**Work instruction**.
Leaving all pictures aside, write out the records below precisely as given.
____
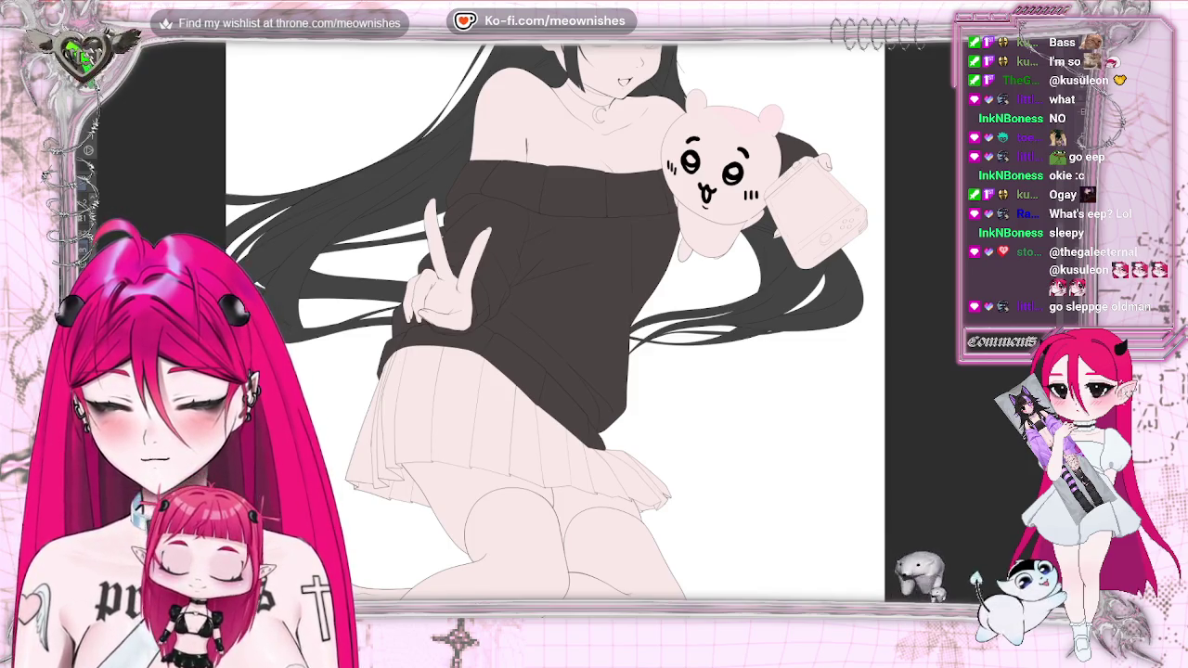
mouse_move(520, 186)
left_mouse_down()
mouse_move(473, 355)
mouse_move(390, 343)
left_mouse_up()
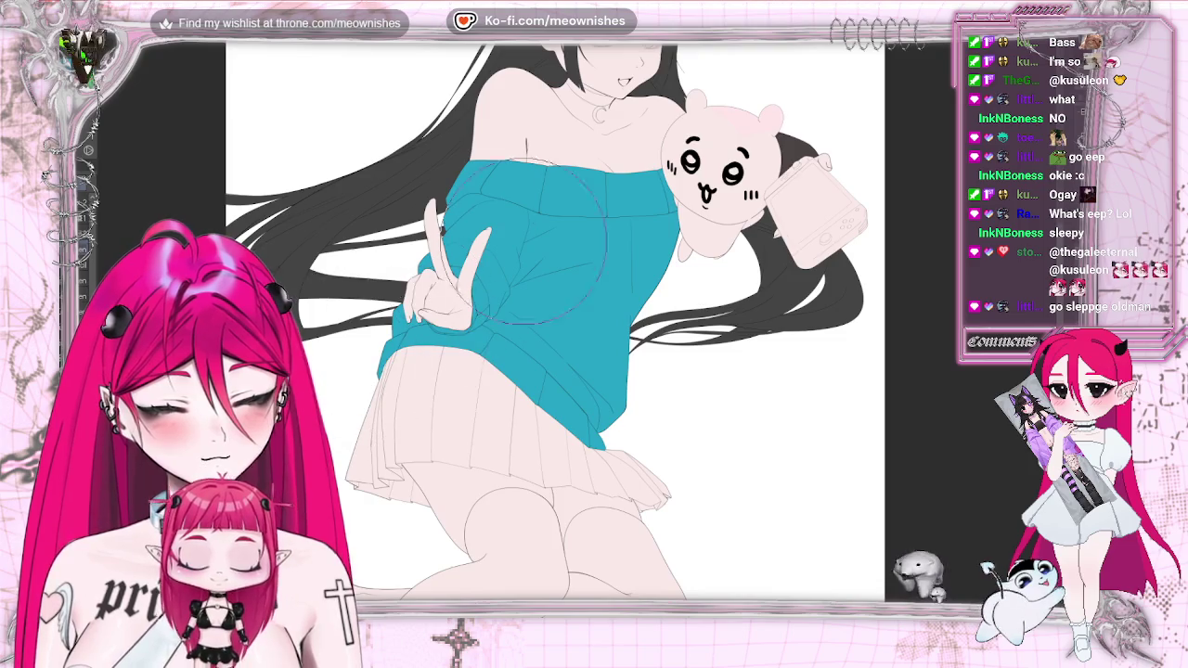
Cover the sleeve behind the plush in teal, then fit and flip the canvas to check
left_click_drag(789, 139, 808, 158)
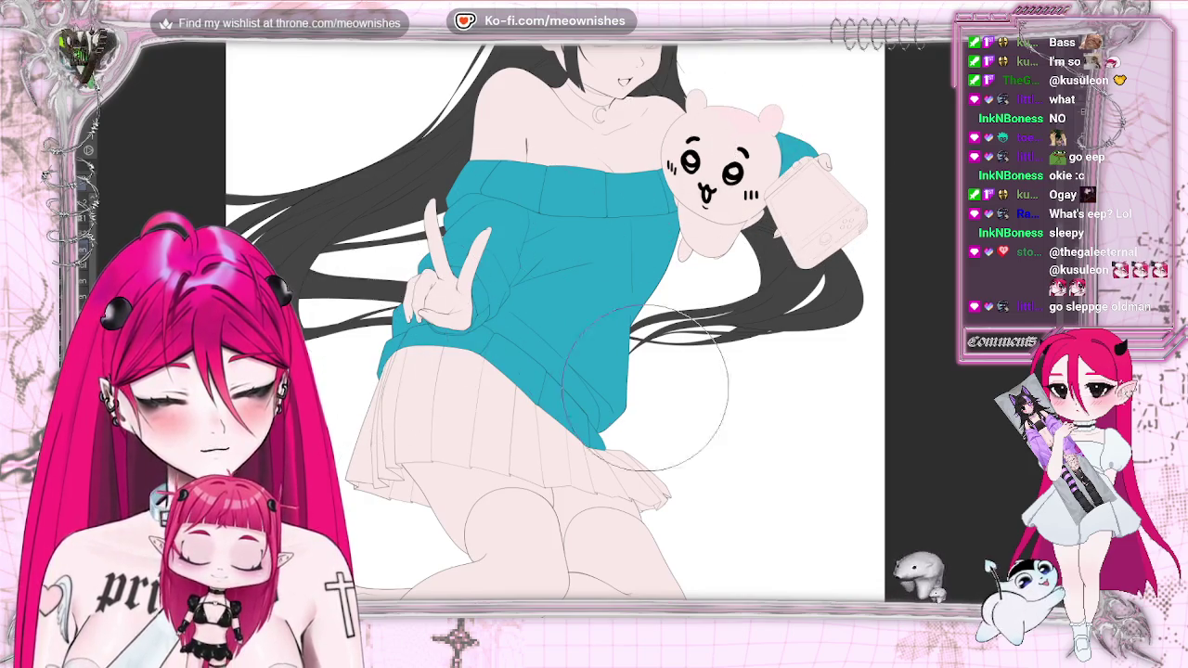
key("ctrl+0")
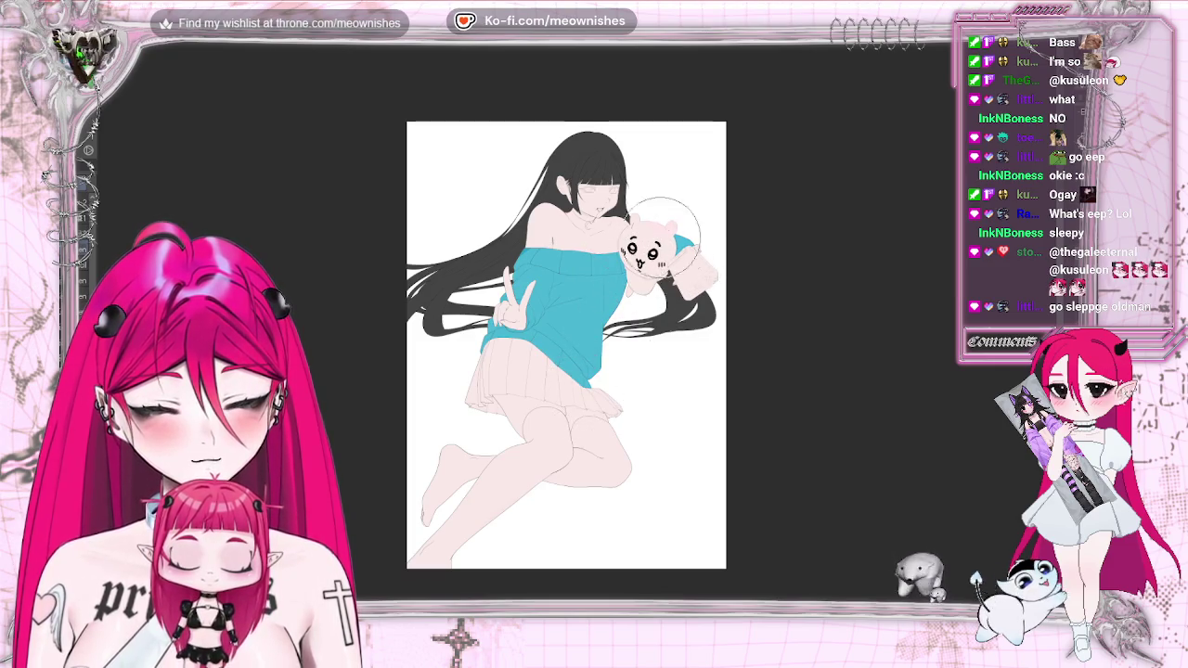
key("h")
key("h")
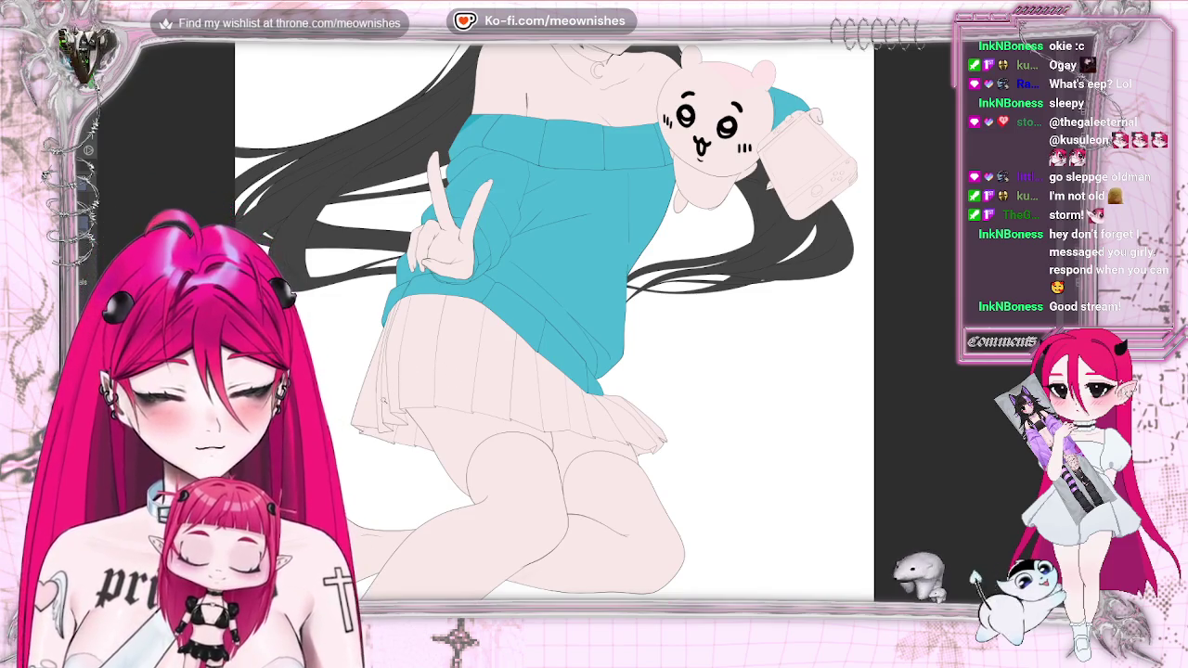
left_click(390, 427, "shift")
____
**Result for this task**.
mouse_move(520, 186)
left_mouse_down()
mouse_move(473, 355)
mouse_move(390, 343)
left_mouse_up()
Cover the sleeve behind the plush in teal, then fit and flip the canvas to check
left_click_drag(789, 139, 808, 158)
key("ctrl+0")
key("h")
key("h")
left_click(390, 427, "shift")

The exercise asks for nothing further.